#### [WHAT YOU HAVE TO DO]
Could the lines from the start of the data through the line with "2. Contributions, Gifts, and Grants" be set down exactly, with no pictures among them?

Top of EXCERPTED RECORDS

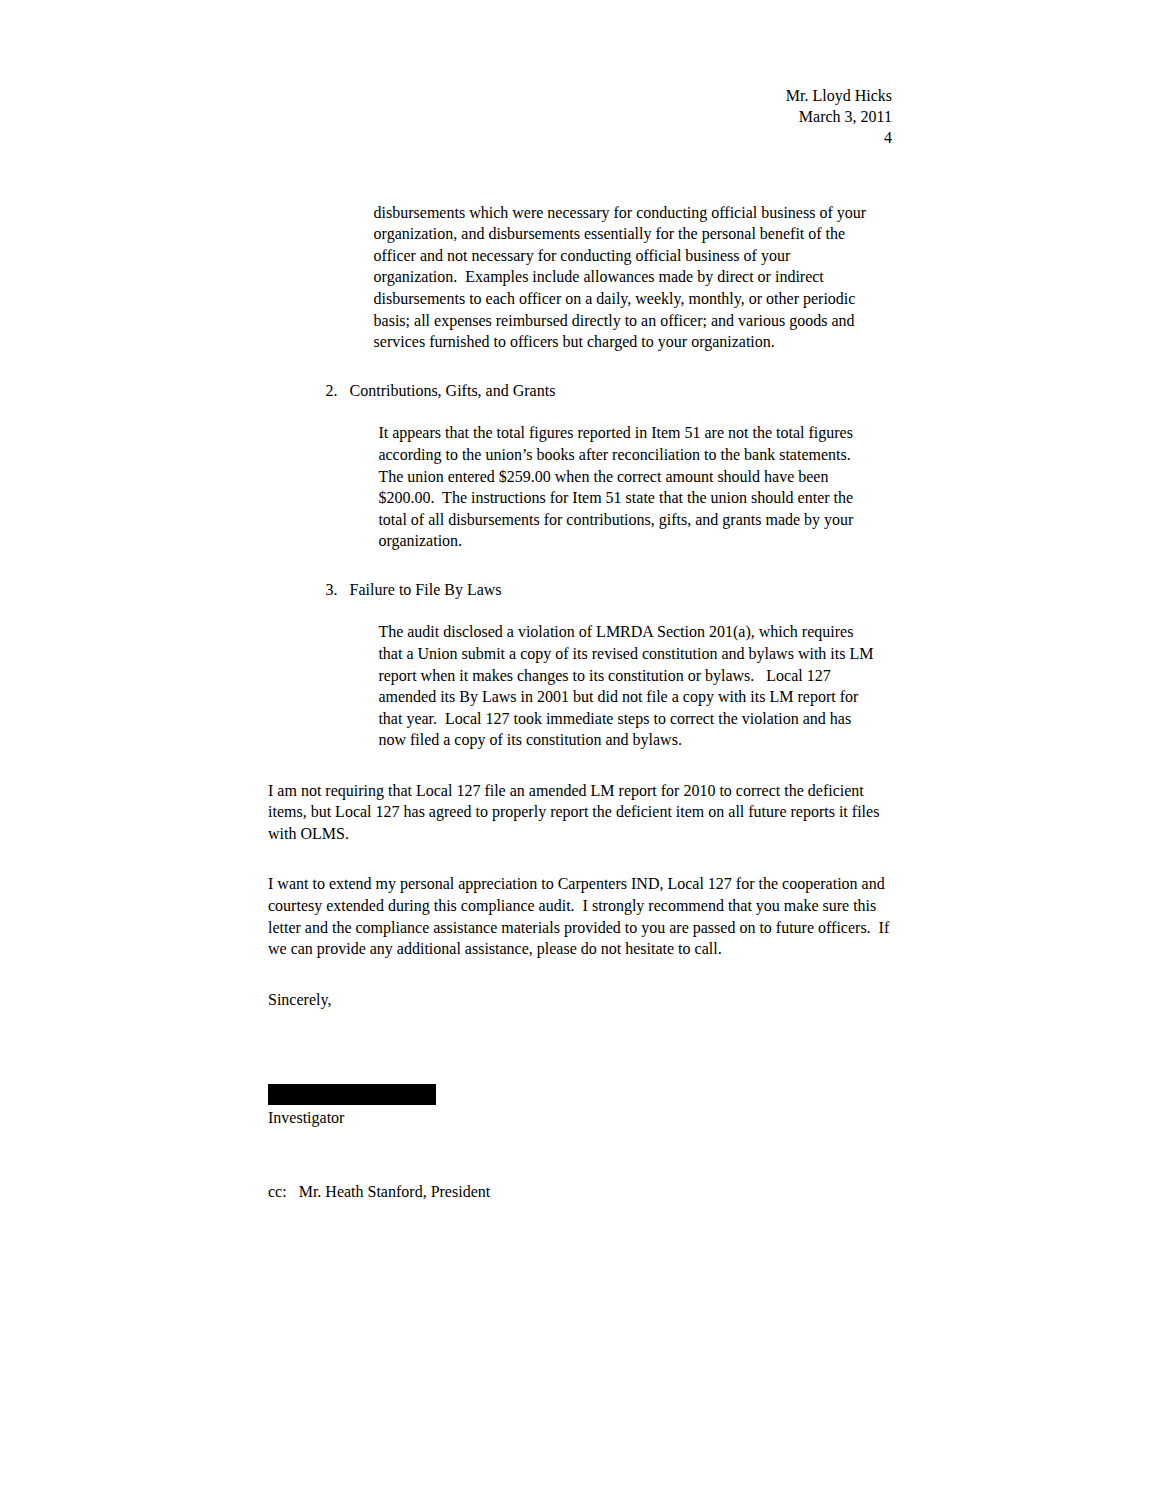Mr. Lloyd Hicks
March 3, 2011
4
disbursements which were necessary for conducting official business of your organization, and disbursements essentially for the personal benefit of the officer and not necessary for conducting official business of your organization. Examples include allowances made by direct or indirect disbursements to each officer on a daily, weekly, monthly, or other periodic basis; all expenses reimbursed directly to an officer; and various goods and services furnished to officers but charged to your organization.
2. Contributions, Gifts, and Grants
It appears that the total figures reported in Item 51 are not the total figures according to the union’s books after reconciliation to the bank statements. The union entered $259.00 when the correct amount should have been $200.00. The instructions for Item 51 state that the union should enter the total of all disbursements for contributions, gifts, and grants made by your organization.
3. Failure to File By Laws
The audit disclosed a violation of LMRDA Section 201(a), which requires that a Union submit a copy of its revised constitution and bylaws with its LM report when it makes changes to its constitution or bylaws. Local 127 amended its By Laws in 2001 but did not file a copy with its LM report for that year. Local 127 took immediate steps to correct the violation and has now filed a copy of its constitution and bylaws.
I am not requiring that Local 127 file an amended LM report for 2010 to correct the deficient items, but Local 127 has agreed to properly report the deficient item on all future reports it files with OLMS.
I want to extend my personal appreciation to Carpenters IND, Local 127 for the cooperation and courtesy extended during this compliance audit. I strongly recommend that you make sure this letter and the compliance assistance materials provided to you are passed on to future officers. If we can provide any additional assistance, please do not hesitate to call.
Sincerely,
Investigator
cc: Mr. Heath Stanford, President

Bottom of EXCERPTED RECORDS

#### [RESPONSE TO THE TASK]
Mr. Lloyd Hicks
March 3, 2011
4
disbursements which were necessary for conducting official business of your organization, and disbursements essentially for the personal benefit of the officer and not necessary for conducting official business of your organization. Examples include allowances made by direct or indirect disbursements to each officer on a daily, weekly, monthly, or other periodic basis; all expenses reimbursed directly to an officer; and various goods and services furnished to officers but charged to your organization.
2. Contributions, Gifts, and Grants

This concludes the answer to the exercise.